WORK TO BE COMPLETED —
Wherever the listing holds a picture, leave it out, and copy the remainder exactly.
*** Opening AVAILABLE RECORDS ***
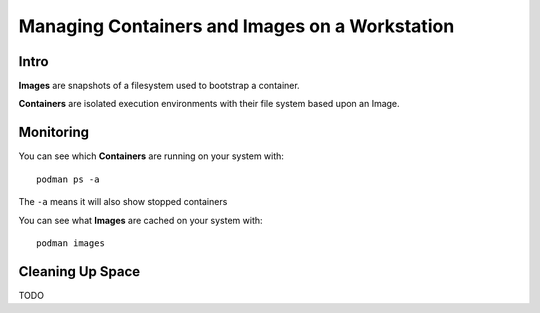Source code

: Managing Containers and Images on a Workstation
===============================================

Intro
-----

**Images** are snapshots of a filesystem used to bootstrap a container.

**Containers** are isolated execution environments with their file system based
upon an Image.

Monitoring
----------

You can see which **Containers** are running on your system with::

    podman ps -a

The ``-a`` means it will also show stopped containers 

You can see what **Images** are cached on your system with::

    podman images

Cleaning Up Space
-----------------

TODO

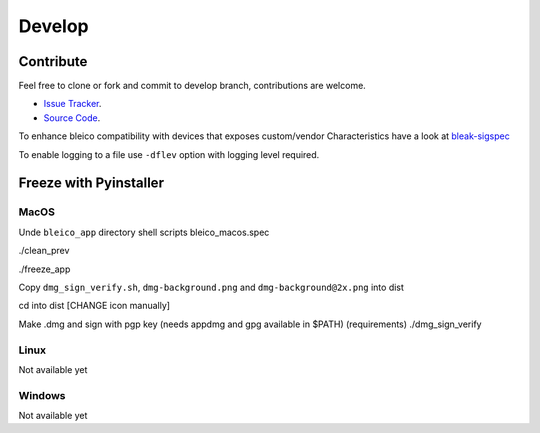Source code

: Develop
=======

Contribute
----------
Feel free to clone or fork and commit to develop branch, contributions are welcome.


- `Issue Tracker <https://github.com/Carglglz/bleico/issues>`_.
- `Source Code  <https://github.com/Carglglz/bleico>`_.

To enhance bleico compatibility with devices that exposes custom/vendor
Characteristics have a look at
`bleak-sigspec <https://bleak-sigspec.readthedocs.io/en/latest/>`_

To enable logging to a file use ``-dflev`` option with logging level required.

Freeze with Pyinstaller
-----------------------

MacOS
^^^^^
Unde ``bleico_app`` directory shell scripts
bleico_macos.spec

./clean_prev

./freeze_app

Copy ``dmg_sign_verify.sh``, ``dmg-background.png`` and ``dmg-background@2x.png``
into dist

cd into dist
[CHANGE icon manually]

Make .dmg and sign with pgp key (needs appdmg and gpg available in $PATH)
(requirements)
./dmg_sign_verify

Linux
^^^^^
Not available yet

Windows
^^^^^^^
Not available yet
*** Closing AVAILABLE RECORDS ***
EXERCISE SOLUTION —
Source code

: Managing Containers and Images on a Workstation
===============================================

Intro
-----

**Images** are snapshots of a filesystem used to bootstrap a container.

**Containers** are isolated execution environments with their file system based
upon an Image.

Monitoring
----------

You can see which **Containers** are running on your system with::

    podman ps -a

The ``-a`` means it will also show stopped containers 

You can see what **Images** are cached on your system with::

    podman images

Cleaning Up Space
-----------------

TODO

Source code

: Develop
=======

Contribute
----------
Feel free to clone or fork and commit to develop branch, contributions are welcome.


- `Issue Tracker <https://github.com/Carglglz/bleico/issues>`_.
- `Source Code  <https://github.com/Carglglz/bleico>`_.

To enhance bleico compatibility with devices that exposes custom/vendor
Characteristics have a look at
`bleak-sigspec <https://bleak-sigspec.readthedocs.io/en/latest/>`_

To enable logging to a file use ``-dflev`` option with logging level required.

Freeze with Pyinstaller
-----------------------

MacOS
^^^^^
Unde ``bleico_app`` directory shell scripts
bleico_macos.spec

./clean_prev

./freeze_app

Copy ``dmg_sign_verify.sh``, ``dmg-background.png`` and ``dmg-background@2x.png``
into dist

cd into dist
[CHANGE icon manually]

Make .dmg and sign with pgp key (needs appdmg and gpg available in $PATH)
(requirements)
./dmg_sign_verify

Linux
^^^^^
Not available yet

Windows
^^^^^^^
Not available yet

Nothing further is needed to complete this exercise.